A workflow for designing contoured axisymmetric nozzles for enhancing additively manufactured cold spray deposits

One of the essential requirements in Cold Spray Additive Manufacturing (CSAM) is the control over the profile of the deposited materials. This paper introduces a workflow for designing contoured axisymmetric nozzles, which aims to improve on the metal particle delivery and the deposit profile of current commercial cold spray nozzles. The workflow uses two aerospace design codes based on the Method of Characteristics (MOC). By using coupled Eulerian-Lagrangian Computational Fluid Dynamics (CFD) simulations, the performance of a current commercial cold spray nozzle is compared with that of a redesigned nozzle. The new nozzle is obtained by performing a multi-objective optimization of the nozzle inner wall profile.
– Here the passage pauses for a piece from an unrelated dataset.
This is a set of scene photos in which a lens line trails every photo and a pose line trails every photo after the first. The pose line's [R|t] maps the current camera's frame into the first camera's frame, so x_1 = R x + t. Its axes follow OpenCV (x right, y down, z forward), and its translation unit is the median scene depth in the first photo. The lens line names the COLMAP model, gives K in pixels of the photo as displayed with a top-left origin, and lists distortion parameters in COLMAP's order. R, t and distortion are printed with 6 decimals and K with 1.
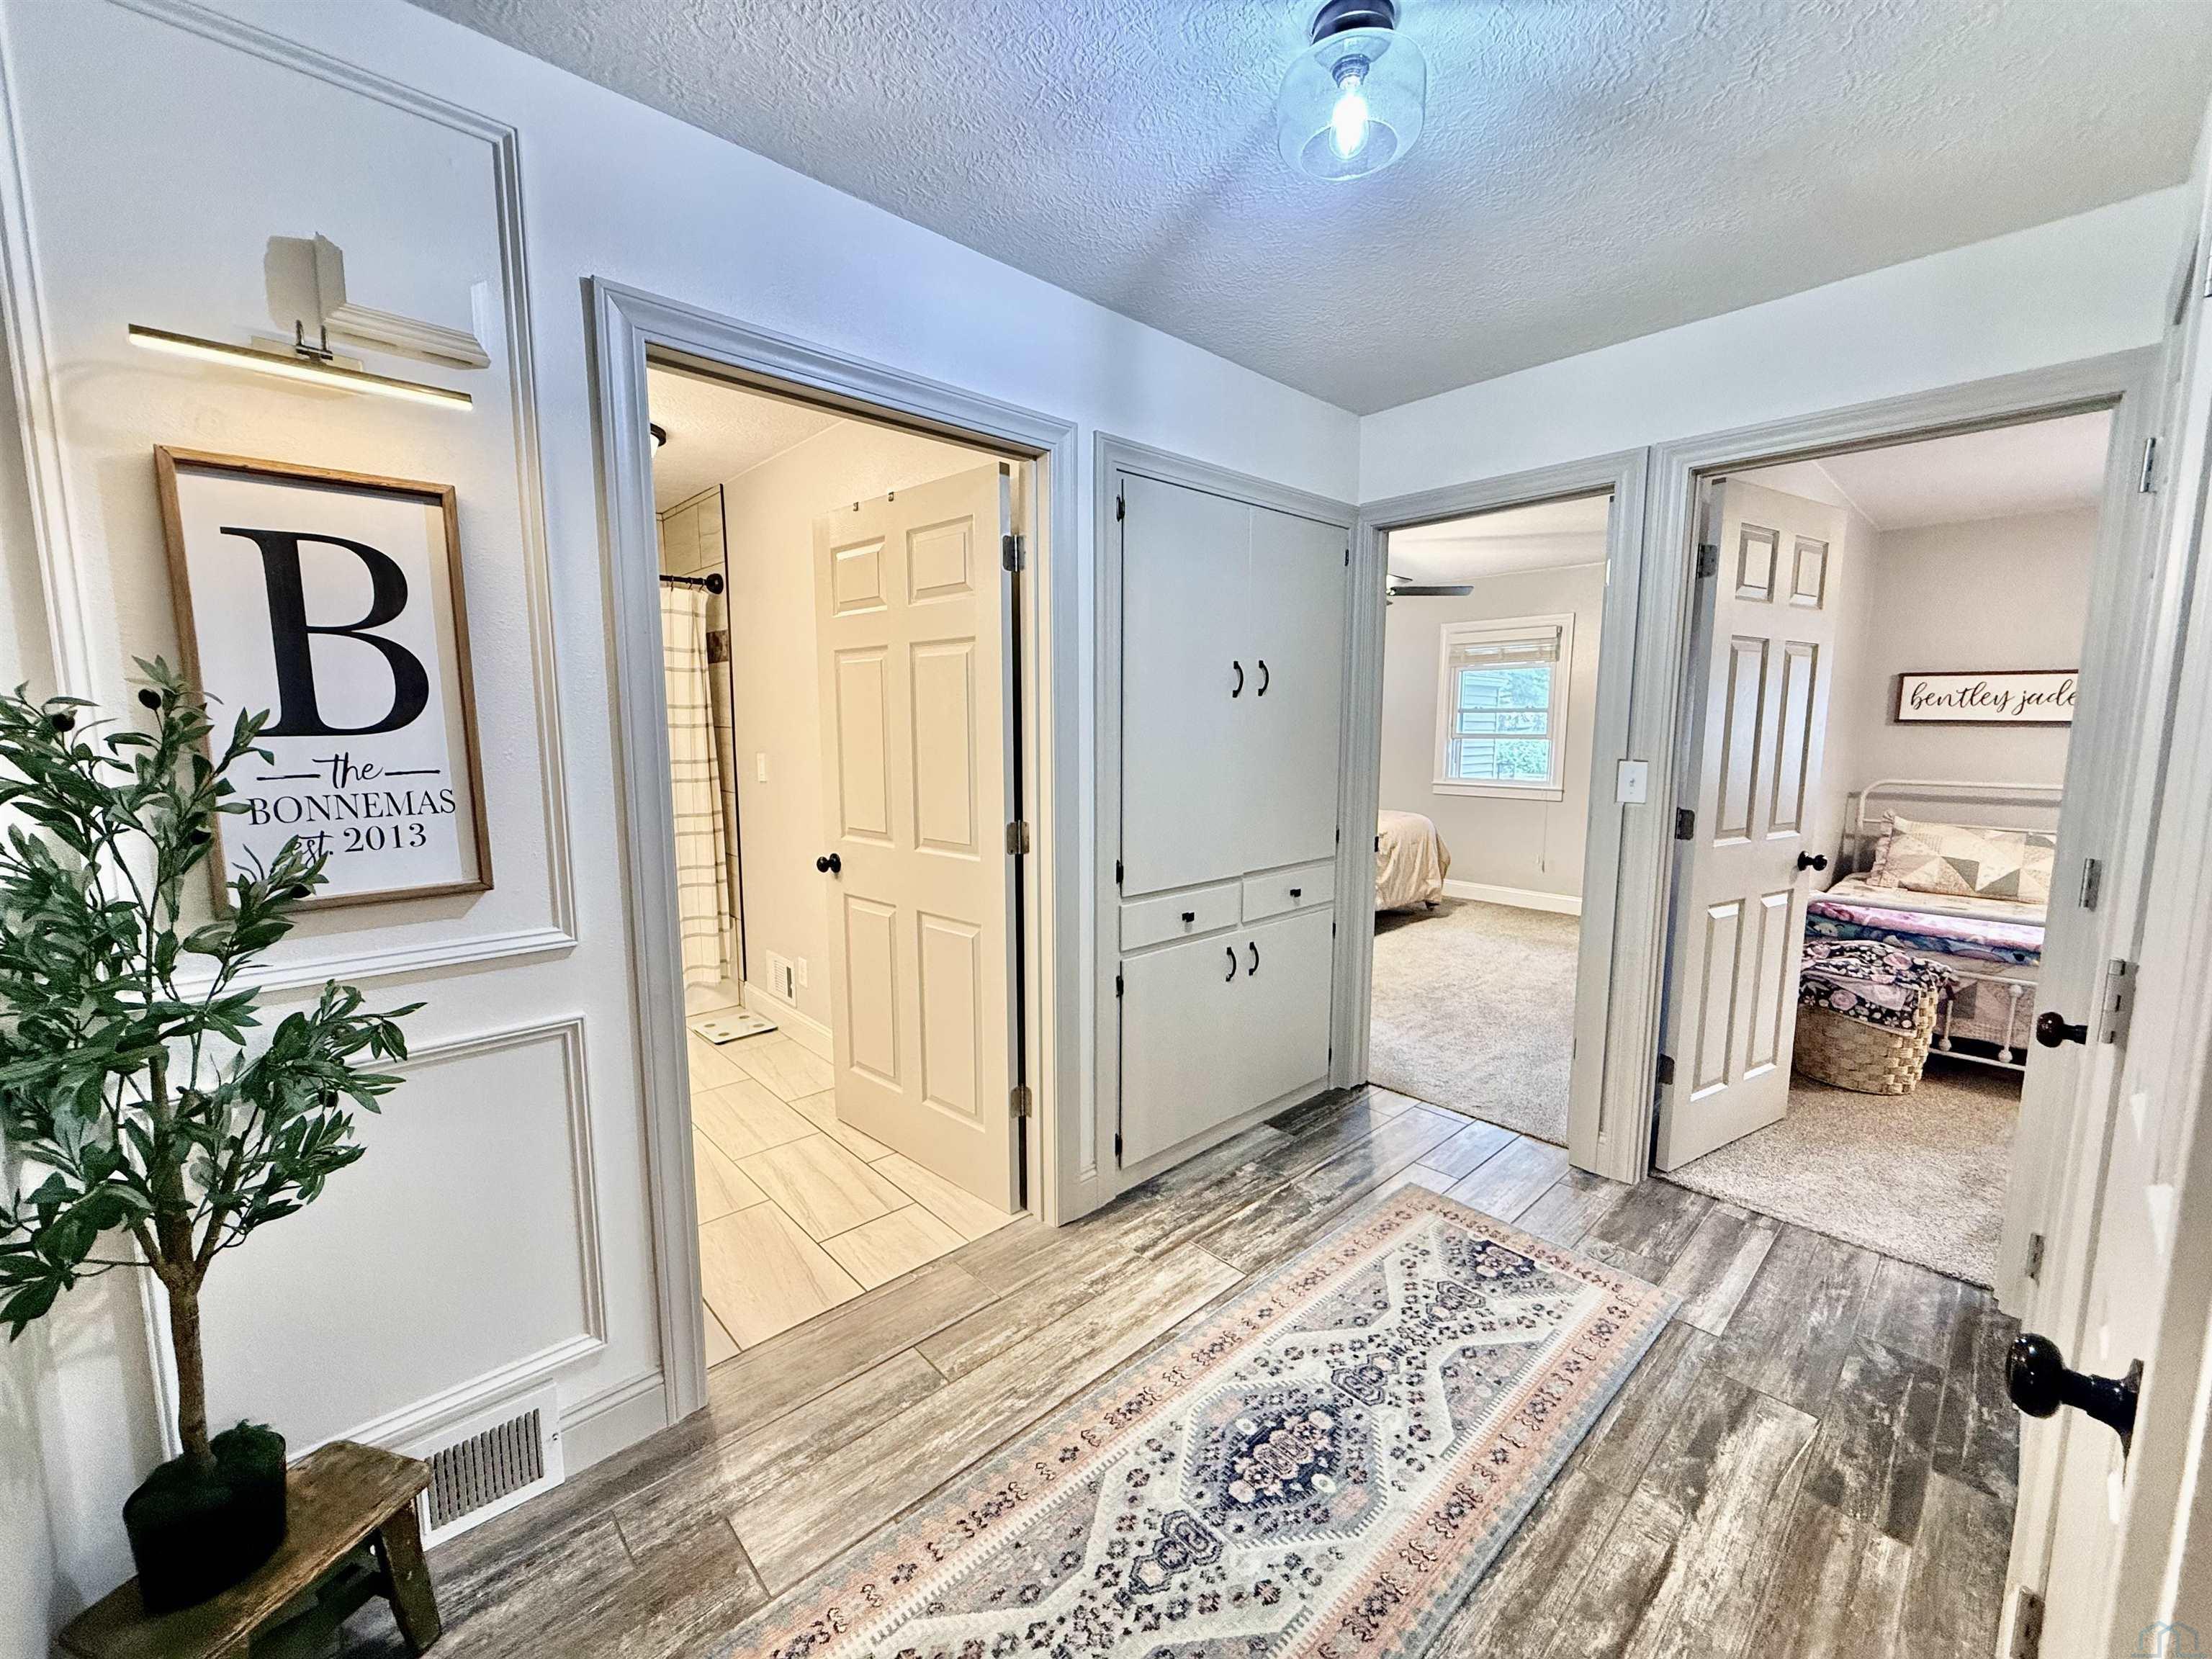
lens RADIAL K [[880.1, 0, 1102.5], [0, 880.1, 828.6], [0, 0, 1]] dist [-0.000571, -0.000398]
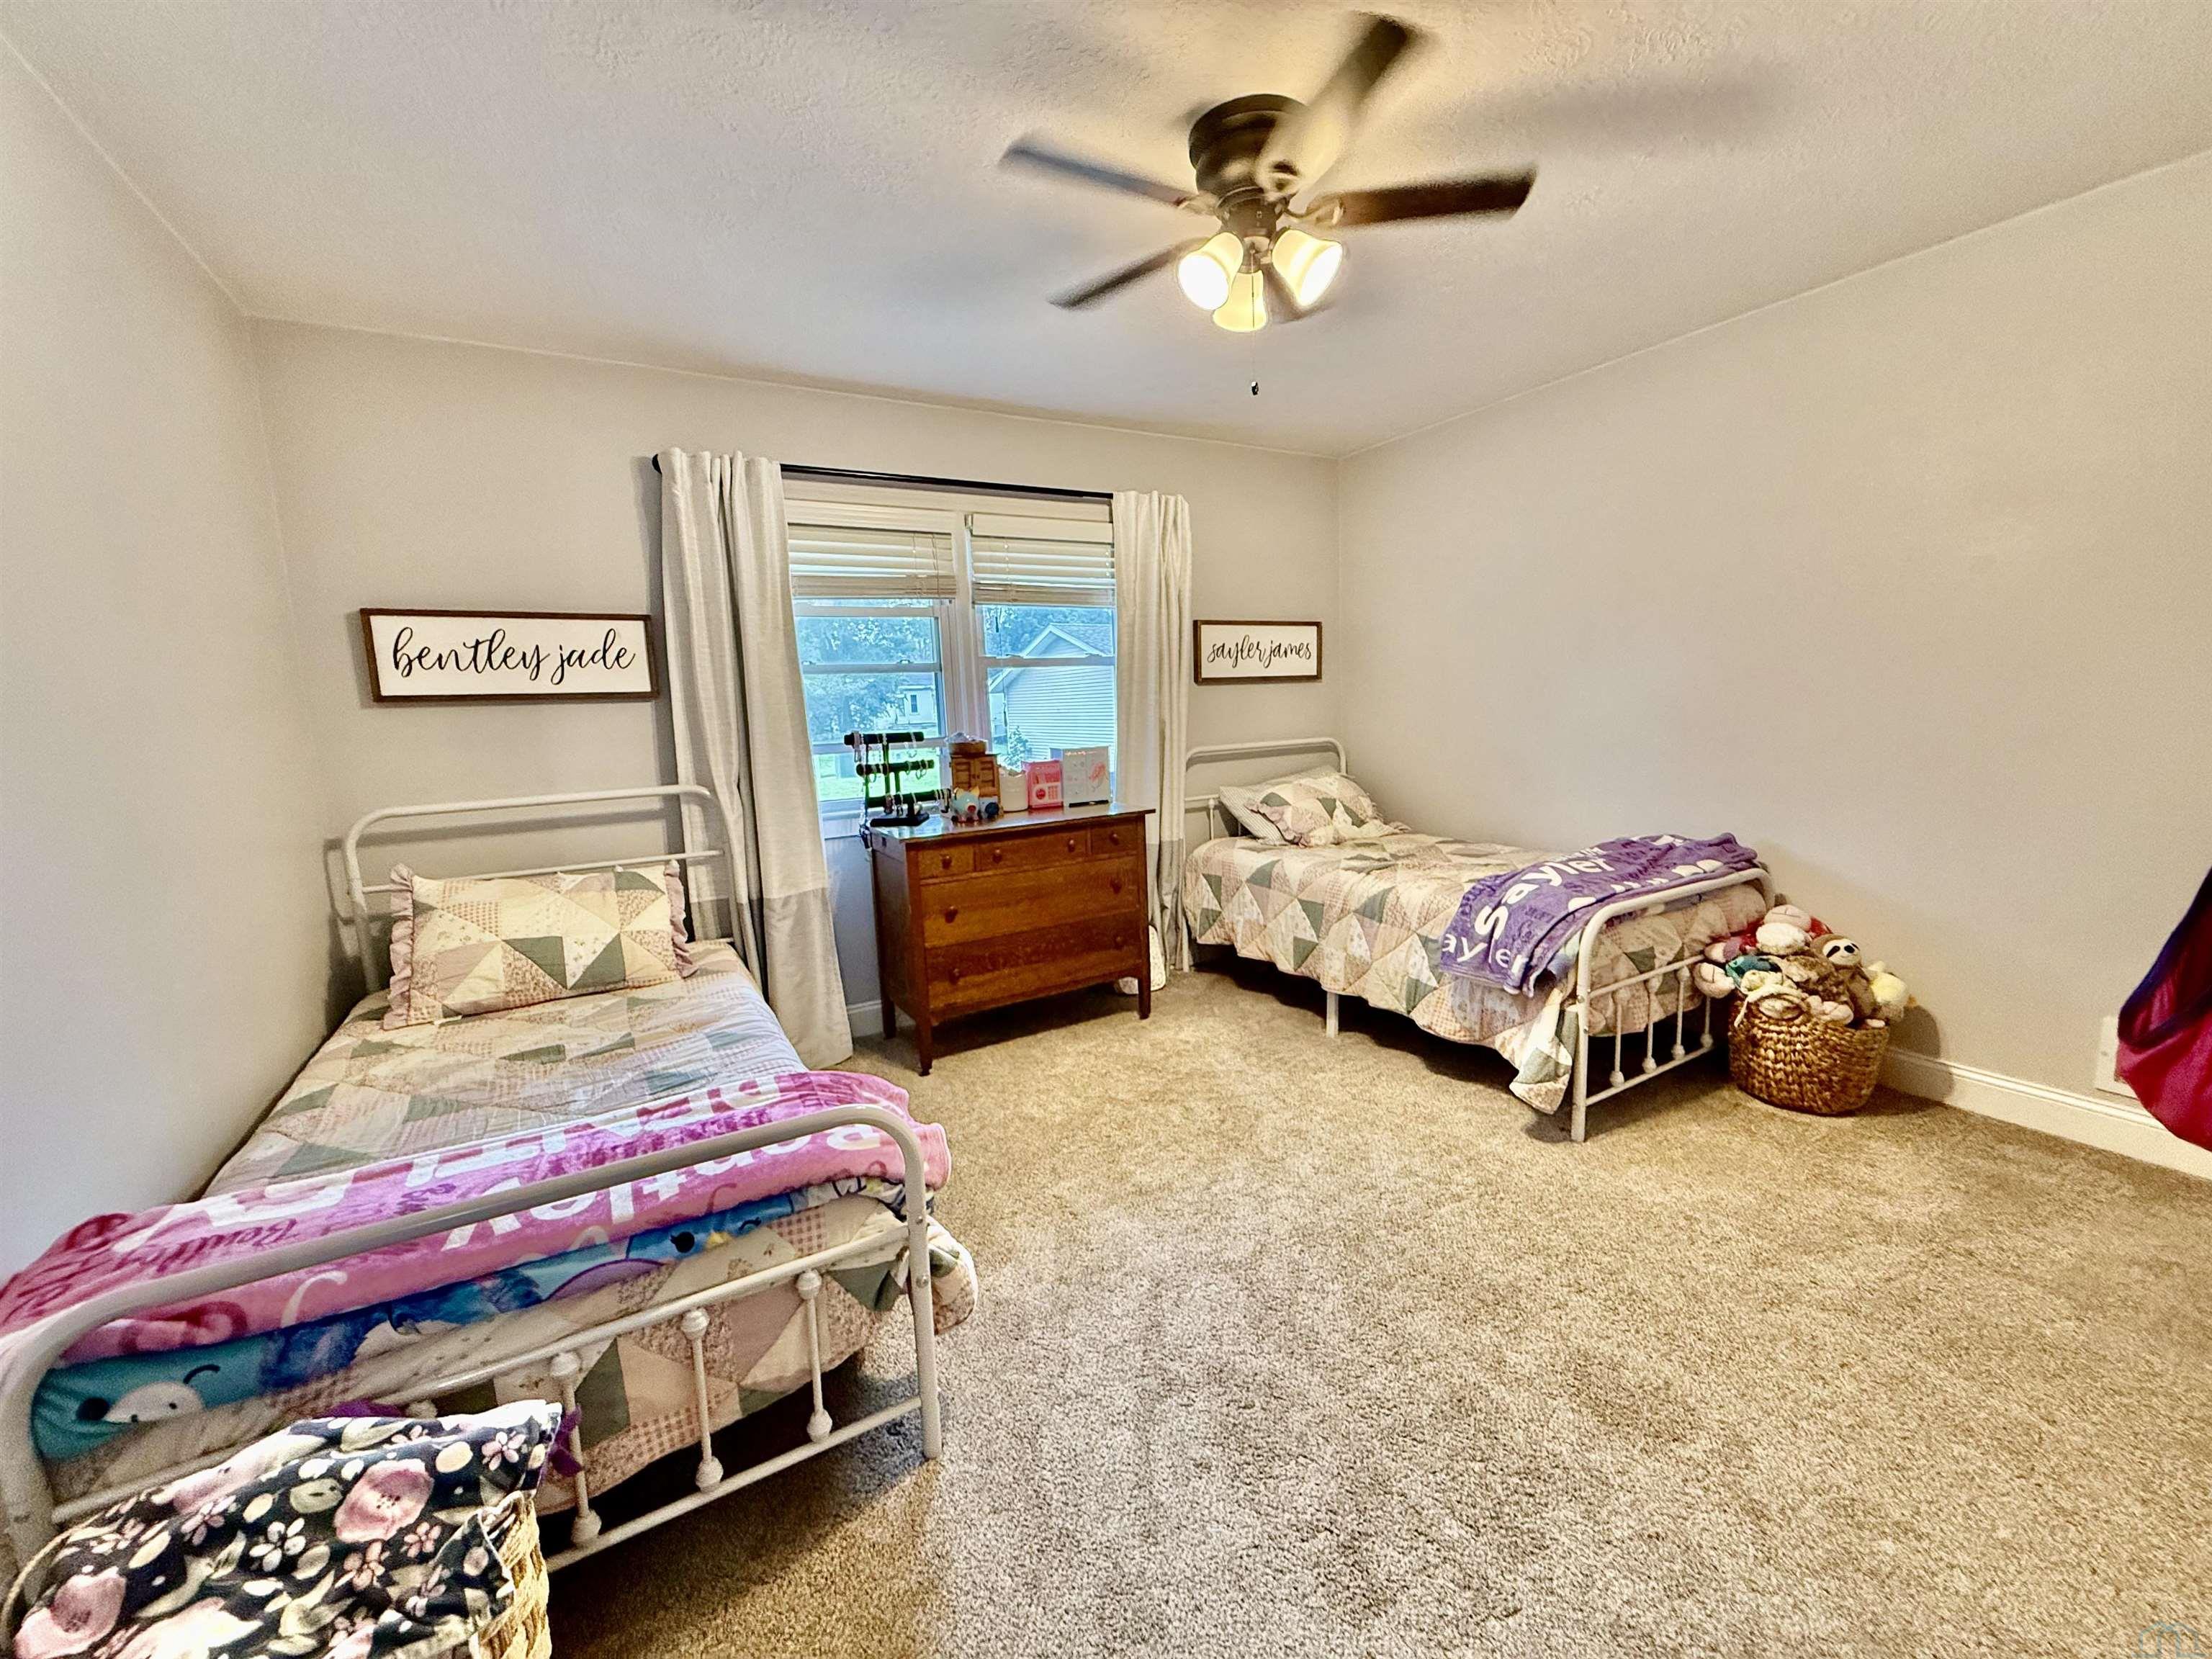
lens RADIAL K [[880.1, 0, 1102.5], [0, 880.1, 828.6], [0, 0, 1]] dist [-0.000571, -0.000398]
pose [[0.226961, -0.144599, 0.963110, 0.532854], [0.157848, 0.981303, 0.110133, -0.038545], [-0.961027, 0.127029, 0.245542, 0.509108]]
This is done by varying the nozzle inlet convergent angle, the throat radius of curvature, and the inflection angle in the divergent section. The design performance is then assessed by evaluating a penalty function for each nozzle shape. The penalty function combines some of the most desirable characteristics in CSAM, namely a high particle impact velocity, a good spatial uniformity in this velocity and a good uniformity of the radial distribution of the particles. The numerical predictions show that the optimized nozzle shape delivers a more radially uniform deposit. A higher particle velocity is obtained at the same operating conditions/costs used by the industry standard nozzle. This study suggests that this integrated, multi-objective, parametric design approach can be built up in complexity to further improve the deposition performance of cold spray nozzles in additive manufacturing.